CASTRO HEALTH CRISIS
Troops mobilized after Castro's surgery
From Miami Herald Wire Services
Interim Cuban leader Raúl Castro has confirmed that a massive
mobilization of security forces was ordered after his brother Fidel
underwent surgery eight months ago.
''This popular mobilization, in silence, without the least boasting,
guaranteed the preservation of the revolution from any attempted
military aggression,'' he was quoted as saying Friday by the Communist
Party's Granma newspaper.
Addressing senior military leaders Friday, Raúl Castro said ''Operación
Caguairán'' -- named after a hard Cuban tree also called ''ax breaker''
-- was ordered because he could not rule out that, in the face of his
brother's ailment, someone in Washington could ``turn crazy.''
Cuba did not publicly reveal the mobilization when it was ordered, just
hours after it was announced on July 31 that Fidel Castro was
''temporarily'' surrendering power because of the surgery. He remains
largely absent from public view eight months later, but is reported to
be recovering.
The mobilization covered 200,000 Cubans, according to Hal Klepak, a
Canadian academic and an expert on the Cuban armed forces who spoke last
month at a University of Miami conference on Cuba.
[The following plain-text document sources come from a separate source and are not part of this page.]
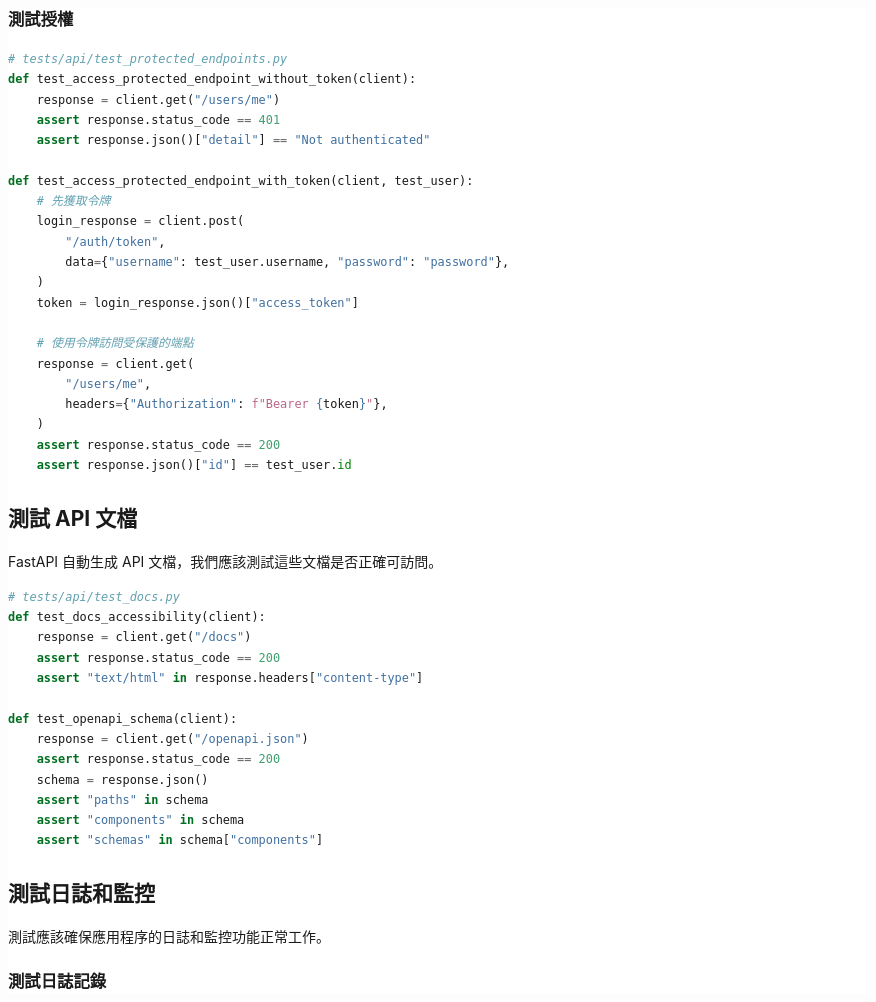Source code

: ### 測試授權

```python
# tests/api/test_protected_endpoints.py
def test_access_protected_endpoint_without_token(client):
    response = client.get("/users/me")
    assert response.status_code == 401
    assert response.json()["detail"] == "Not authenticated"

def test_access_protected_endpoint_with_token(client, test_user):
    # 先獲取令牌
    login_response = client.post(
        "/auth/token",
        data={"username": test_user.username, "password": "password"},
    )
    token = login_response.json()["access_token"]
    
    # 使用令牌訪問受保護的端點
    response = client.get(
        "/users/me",
        headers={"Authorization": f"Bearer {token}"},
    )
    assert response.status_code == 200
    assert response.json()["id"] == test_user.id
```

## 測試 API 文檔

FastAPI 自動生成 API 文檔，我們應該測試這些文檔是否正確可訪問。

```python
# tests/api/test_docs.py
def test_docs_accessibility(client):
    response = client.get("/docs")
    assert response.status_code == 200
    assert "text/html" in response.headers["content-type"]

def test_openapi_schema(client):
    response = client.get("/openapi.json")
    assert response.status_code == 200
    schema = response.json()
    assert "paths" in schema
    assert "components" in schema
    assert "schemas" in schema["components"]
```

## 測試日誌和監控

測試應該確保應用程序的日誌和監控功能正常工作。

### 測試日誌記錄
Klepak did not explain whether the number was for Aug. 1 alone or a
total for rotating call-ups.
Raúl Castro said the mobilizations were carried out successfully. Large
numbers of uniformed but unarmed soldiers and extra police were visible
in the streets of Havana immediately after the July 31 announcement.
Granma earlier last week reported that mobilized soldiers had been
practicing combat tactics, firing antiaircraft rockets, using computer
simulators and sniping, but gave no numbers.
''Never before, except in the times of the Bay of Pigs [1961] and the
Missile Crisis [1962] had Cuba undertaken in its national territory such
a mobilization of its troops in such a scale,'' the newspaper said.